Reproduce every line of the data below word for word, leaving nothing out and changing nothing.
---+---
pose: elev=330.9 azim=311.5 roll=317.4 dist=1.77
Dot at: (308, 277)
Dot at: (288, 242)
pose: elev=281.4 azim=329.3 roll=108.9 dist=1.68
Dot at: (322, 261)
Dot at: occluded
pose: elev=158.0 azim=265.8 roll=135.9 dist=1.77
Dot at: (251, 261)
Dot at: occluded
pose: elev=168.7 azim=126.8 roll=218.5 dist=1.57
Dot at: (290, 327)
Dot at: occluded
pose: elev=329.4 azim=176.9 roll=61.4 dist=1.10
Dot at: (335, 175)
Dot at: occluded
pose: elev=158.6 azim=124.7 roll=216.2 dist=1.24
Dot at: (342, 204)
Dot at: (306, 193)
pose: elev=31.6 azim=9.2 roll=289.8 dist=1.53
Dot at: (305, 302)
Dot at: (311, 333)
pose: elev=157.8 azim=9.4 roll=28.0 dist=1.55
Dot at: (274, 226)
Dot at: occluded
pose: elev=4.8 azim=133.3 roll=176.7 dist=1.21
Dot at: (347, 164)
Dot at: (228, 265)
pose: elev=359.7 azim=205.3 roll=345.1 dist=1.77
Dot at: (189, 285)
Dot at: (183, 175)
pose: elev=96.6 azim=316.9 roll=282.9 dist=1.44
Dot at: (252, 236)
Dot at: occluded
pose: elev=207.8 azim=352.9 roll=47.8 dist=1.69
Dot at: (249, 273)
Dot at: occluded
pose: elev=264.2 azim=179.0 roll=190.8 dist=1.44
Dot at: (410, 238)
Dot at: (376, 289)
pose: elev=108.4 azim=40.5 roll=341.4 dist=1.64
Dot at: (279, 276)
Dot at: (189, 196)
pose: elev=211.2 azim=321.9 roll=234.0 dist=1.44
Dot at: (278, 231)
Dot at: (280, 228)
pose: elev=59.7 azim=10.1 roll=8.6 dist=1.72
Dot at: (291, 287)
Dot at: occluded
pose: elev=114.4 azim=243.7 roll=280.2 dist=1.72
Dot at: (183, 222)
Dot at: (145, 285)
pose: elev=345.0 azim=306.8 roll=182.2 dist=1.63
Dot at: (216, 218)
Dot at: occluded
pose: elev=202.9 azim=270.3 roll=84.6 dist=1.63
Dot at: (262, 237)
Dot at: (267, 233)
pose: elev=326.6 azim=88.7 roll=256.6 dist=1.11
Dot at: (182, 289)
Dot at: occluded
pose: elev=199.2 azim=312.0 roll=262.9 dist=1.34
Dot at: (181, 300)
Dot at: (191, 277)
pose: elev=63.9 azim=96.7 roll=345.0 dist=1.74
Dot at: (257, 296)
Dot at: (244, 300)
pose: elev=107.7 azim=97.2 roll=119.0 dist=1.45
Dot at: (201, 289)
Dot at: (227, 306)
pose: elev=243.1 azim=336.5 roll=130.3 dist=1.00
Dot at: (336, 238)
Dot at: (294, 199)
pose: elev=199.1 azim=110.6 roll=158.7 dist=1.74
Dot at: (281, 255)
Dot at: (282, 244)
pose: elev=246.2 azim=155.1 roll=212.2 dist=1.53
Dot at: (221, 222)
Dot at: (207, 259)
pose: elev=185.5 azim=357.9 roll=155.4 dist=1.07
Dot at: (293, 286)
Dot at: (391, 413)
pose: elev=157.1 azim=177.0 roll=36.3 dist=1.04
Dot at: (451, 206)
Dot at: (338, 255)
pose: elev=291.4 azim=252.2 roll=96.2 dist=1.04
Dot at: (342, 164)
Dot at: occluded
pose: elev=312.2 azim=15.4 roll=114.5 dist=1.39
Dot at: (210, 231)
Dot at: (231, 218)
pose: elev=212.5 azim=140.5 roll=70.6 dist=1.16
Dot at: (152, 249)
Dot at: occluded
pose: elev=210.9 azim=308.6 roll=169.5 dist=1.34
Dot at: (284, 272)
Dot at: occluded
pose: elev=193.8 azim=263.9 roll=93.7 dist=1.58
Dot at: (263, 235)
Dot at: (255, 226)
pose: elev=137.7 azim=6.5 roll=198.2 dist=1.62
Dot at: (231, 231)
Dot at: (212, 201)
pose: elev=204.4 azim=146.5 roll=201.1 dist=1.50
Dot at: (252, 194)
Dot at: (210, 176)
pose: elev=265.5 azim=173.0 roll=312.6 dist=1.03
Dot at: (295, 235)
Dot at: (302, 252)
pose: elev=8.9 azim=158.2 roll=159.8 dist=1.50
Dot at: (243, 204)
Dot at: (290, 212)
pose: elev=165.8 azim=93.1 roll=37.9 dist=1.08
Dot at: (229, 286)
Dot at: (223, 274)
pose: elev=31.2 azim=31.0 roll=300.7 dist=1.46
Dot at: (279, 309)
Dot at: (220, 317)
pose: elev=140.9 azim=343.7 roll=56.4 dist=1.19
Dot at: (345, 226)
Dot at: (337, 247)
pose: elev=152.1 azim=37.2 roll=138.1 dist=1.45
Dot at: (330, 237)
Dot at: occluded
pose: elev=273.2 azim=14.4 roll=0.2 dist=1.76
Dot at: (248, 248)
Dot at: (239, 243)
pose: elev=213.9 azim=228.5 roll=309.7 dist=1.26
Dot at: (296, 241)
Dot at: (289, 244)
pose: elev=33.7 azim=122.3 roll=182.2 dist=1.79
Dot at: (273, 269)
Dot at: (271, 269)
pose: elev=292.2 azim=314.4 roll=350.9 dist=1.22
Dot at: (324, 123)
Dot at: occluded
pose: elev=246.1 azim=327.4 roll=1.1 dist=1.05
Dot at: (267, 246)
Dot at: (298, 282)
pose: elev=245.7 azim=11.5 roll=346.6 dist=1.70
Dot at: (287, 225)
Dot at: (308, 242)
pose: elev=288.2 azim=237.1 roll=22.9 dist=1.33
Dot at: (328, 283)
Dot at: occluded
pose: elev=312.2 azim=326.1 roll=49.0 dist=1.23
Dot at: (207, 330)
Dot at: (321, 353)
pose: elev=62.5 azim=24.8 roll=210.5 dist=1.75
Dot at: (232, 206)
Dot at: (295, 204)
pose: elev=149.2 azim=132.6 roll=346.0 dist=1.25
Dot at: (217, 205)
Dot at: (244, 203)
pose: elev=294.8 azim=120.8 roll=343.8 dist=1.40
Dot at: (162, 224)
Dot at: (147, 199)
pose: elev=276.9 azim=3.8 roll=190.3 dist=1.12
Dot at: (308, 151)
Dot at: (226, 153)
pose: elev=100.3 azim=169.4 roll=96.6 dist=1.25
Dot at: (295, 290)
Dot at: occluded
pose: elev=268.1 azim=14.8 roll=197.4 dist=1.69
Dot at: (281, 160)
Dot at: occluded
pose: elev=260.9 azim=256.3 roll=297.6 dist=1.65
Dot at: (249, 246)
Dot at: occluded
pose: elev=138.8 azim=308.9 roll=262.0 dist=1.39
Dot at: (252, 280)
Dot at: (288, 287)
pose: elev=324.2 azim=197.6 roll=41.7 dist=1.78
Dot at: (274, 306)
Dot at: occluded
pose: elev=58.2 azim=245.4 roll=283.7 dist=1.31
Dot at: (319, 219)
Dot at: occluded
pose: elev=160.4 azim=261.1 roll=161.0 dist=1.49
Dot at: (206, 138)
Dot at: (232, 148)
---+---
### Result
pose: elev=330.9 azim=311.5 roll=317.4 dist=1.77
Dot at: (308, 277)
Dot at: (288, 242)
pose: elev=281.4 azim=329.3 roll=108.9 dist=1.68
Dot at: (322, 261)
Dot at: occluded
pose: elev=158.0 azim=265.8 roll=135.9 dist=1.77
Dot at: (251, 261)
Dot at: occluded
pose: elev=168.7 azim=126.8 roll=218.5 dist=1.57
Dot at: (290, 327)
Dot at: occluded
pose: elev=329.4 azim=176.9 roll=61.4 dist=1.10
Dot at: (335, 175)
Dot at: occluded
pose: elev=158.6 azim=124.7 roll=216.2 dist=1.24
Dot at: (342, 204)
Dot at: (306, 193)
pose: elev=31.6 azim=9.2 roll=289.8 dist=1.53
Dot at: (305, 302)
Dot at: (311, 333)
pose: elev=157.8 azim=9.4 roll=28.0 dist=1.55
Dot at: (274, 226)
Dot at: occluded
pose: elev=4.8 azim=133.3 roll=176.7 dist=1.21
Dot at: (347, 164)
Dot at: (228, 265)
pose: elev=359.7 azim=205.3 roll=345.1 dist=1.77
Dot at: (189, 285)
Dot at: (183, 175)
pose: elev=96.6 azim=316.9 roll=282.9 dist=1.44
Dot at: (252, 236)
Dot at: occluded
pose: elev=207.8 azim=352.9 roll=47.8 dist=1.69
Dot at: (249, 273)
Dot at: occluded
pose: elev=264.2 azim=179.0 roll=190.8 dist=1.44
Dot at: (410, 238)
Dot at: (376, 289)
pose: elev=108.4 azim=40.5 roll=341.4 dist=1.64
Dot at: (279, 276)
Dot at: (189, 196)
pose: elev=211.2 azim=321.9 roll=234.0 dist=1.44
Dot at: (278, 231)
Dot at: (280, 228)
pose: elev=59.7 azim=10.1 roll=8.6 dist=1.72
Dot at: (291, 287)
Dot at: occluded
pose: elev=114.4 azim=243.7 roll=280.2 dist=1.72
Dot at: (183, 222)
Dot at: (145, 285)
pose: elev=345.0 azim=306.8 roll=182.2 dist=1.63
Dot at: (216, 218)
Dot at: occluded
pose: elev=202.9 azim=270.3 roll=84.6 dist=1.63
Dot at: (262, 237)
Dot at: (267, 233)
pose: elev=326.6 azim=88.7 roll=256.6 dist=1.11
Dot at: (182, 289)
Dot at: occluded
pose: elev=199.2 azim=312.0 roll=262.9 dist=1.34
Dot at: (181, 300)
Dot at: (191, 277)
pose: elev=63.9 azim=96.7 roll=345.0 dist=1.74
Dot at: (257, 296)
Dot at: (244, 300)
pose: elev=107.7 azim=97.2 roll=119.0 dist=1.45
Dot at: (201, 289)
Dot at: (227, 306)
pose: elev=243.1 azim=336.5 roll=130.3 dist=1.00
Dot at: (336, 238)
Dot at: (294, 199)
pose: elev=199.1 azim=110.6 roll=158.7 dist=1.74
Dot at: (281, 255)
Dot at: (282, 244)
pose: elev=246.2 azim=155.1 roll=212.2 dist=1.53
Dot at: (221, 222)
Dot at: (207, 259)
pose: elev=185.5 azim=357.9 roll=155.4 dist=1.07
Dot at: (293, 286)
Dot at: (391, 413)
pose: elev=157.1 azim=177.0 roll=36.3 dist=1.04
Dot at: (451, 206)
Dot at: (338, 255)
pose: elev=291.4 azim=252.2 roll=96.2 dist=1.04
Dot at: (342, 164)
Dot at: occluded
pose: elev=312.2 azim=15.4 roll=114.5 dist=1.39
Dot at: (210, 231)
Dot at: (231, 218)
pose: elev=212.5 azim=140.5 roll=70.6 dist=1.16
Dot at: (152, 249)
Dot at: occluded
pose: elev=210.9 azim=308.6 roll=169.5 dist=1.34
Dot at: (284, 272)
Dot at: occluded
pose: elev=193.8 azim=263.9 roll=93.7 dist=1.58
Dot at: (263, 235)
Dot at: (255, 226)
pose: elev=137.7 azim=6.5 roll=198.2 dist=1.62
Dot at: (231, 231)
Dot at: (212, 201)
pose: elev=204.4 azim=146.5 roll=201.1 dist=1.50
Dot at: (252, 194)
Dot at: (210, 176)
pose: elev=265.5 azim=173.0 roll=312.6 dist=1.03
Dot at: (295, 235)
Dot at: (302, 252)
pose: elev=8.9 azim=158.2 roll=159.8 dist=1.50
Dot at: (243, 204)
Dot at: (290, 212)
pose: elev=165.8 azim=93.1 roll=37.9 dist=1.08
Dot at: (229, 286)
Dot at: (223, 274)
pose: elev=31.2 azim=31.0 roll=300.7 dist=1.46
Dot at: (279, 309)
Dot at: (220, 317)
pose: elev=140.9 azim=343.7 roll=56.4 dist=1.19
Dot at: (345, 226)
Dot at: (337, 247)
pose: elev=152.1 azim=37.2 roll=138.1 dist=1.45
Dot at: (330, 237)
Dot at: occluded
pose: elev=273.2 azim=14.4 roll=0.2 dist=1.76
Dot at: (248, 248)
Dot at: (239, 243)
pose: elev=213.9 azim=228.5 roll=309.7 dist=1.26
Dot at: (296, 241)
Dot at: (289, 244)
pose: elev=33.7 azim=122.3 roll=182.2 dist=1.79
Dot at: (273, 269)
Dot at: (271, 269)
pose: elev=292.2 azim=314.4 roll=350.9 dist=1.22
Dot at: (324, 123)
Dot at: occluded
pose: elev=246.1 azim=327.4 roll=1.1 dist=1.05
Dot at: (267, 246)
Dot at: (298, 282)
pose: elev=245.7 azim=11.5 roll=346.6 dist=1.70
Dot at: (287, 225)
Dot at: (308, 242)
pose: elev=288.2 azim=237.1 roll=22.9 dist=1.33
Dot at: (328, 283)
Dot at: occluded
pose: elev=312.2 azim=326.1 roll=49.0 dist=1.23
Dot at: (207, 330)
Dot at: (321, 353)
pose: elev=62.5 azim=24.8 roll=210.5 dist=1.75
Dot at: (232, 206)
Dot at: (295, 204)
pose: elev=149.2 azim=132.6 roll=346.0 dist=1.25
Dot at: (217, 205)
Dot at: (244, 203)
pose: elev=294.8 azim=120.8 roll=343.8 dist=1.40
Dot at: (162, 224)
Dot at: (147, 199)
pose: elev=276.9 azim=3.8 roll=190.3 dist=1.12
Dot at: (308, 151)
Dot at: (226, 153)
pose: elev=100.3 azim=169.4 roll=96.6 dist=1.25
Dot at: (295, 290)
Dot at: occluded
pose: elev=268.1 azim=14.8 roll=197.4 dist=1.69
Dot at: (281, 160)
Dot at: occluded
pose: elev=260.9 azim=256.3 roll=297.6 dist=1.65
Dot at: (249, 246)
Dot at: occluded
pose: elev=138.8 azim=308.9 roll=262.0 dist=1.39
Dot at: (252, 280)
Dot at: (288, 287)
pose: elev=324.2 azim=197.6 roll=41.7 dist=1.78
Dot at: (274, 306)
Dot at: occluded
pose: elev=58.2 azim=245.4 roll=283.7 dist=1.31
Dot at: (319, 219)
Dot at: occluded
pose: elev=160.4 azim=261.1 roll=161.0 dist=1.49
Dot at: (206, 138)
Dot at: (232, 148)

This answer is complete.